====== Input records ======
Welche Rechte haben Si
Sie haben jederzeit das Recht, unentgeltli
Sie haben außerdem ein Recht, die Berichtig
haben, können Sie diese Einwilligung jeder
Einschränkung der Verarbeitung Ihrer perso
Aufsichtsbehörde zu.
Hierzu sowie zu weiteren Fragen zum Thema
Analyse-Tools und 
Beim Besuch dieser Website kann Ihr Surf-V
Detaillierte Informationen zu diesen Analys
======
● What is needed
Retype every entry without changing anything.

● Problem solution
Welche Rechte haben Si
Sie haben jederzeit das Recht, unentgeltli
Sie haben außerdem ein Recht, die Berichtig
haben, können Sie diese Einwilligung jeder
Einschränkung der Verarbeitung Ihrer perso
Aufsichtsbehörde zu.
Hierzu sowie zu weiteren Fragen zum Thema
Analyse-Tools und 
Beim Besuch dieser Website kann Ihr Surf-V
Detaillierte Informationen zu diesen Analys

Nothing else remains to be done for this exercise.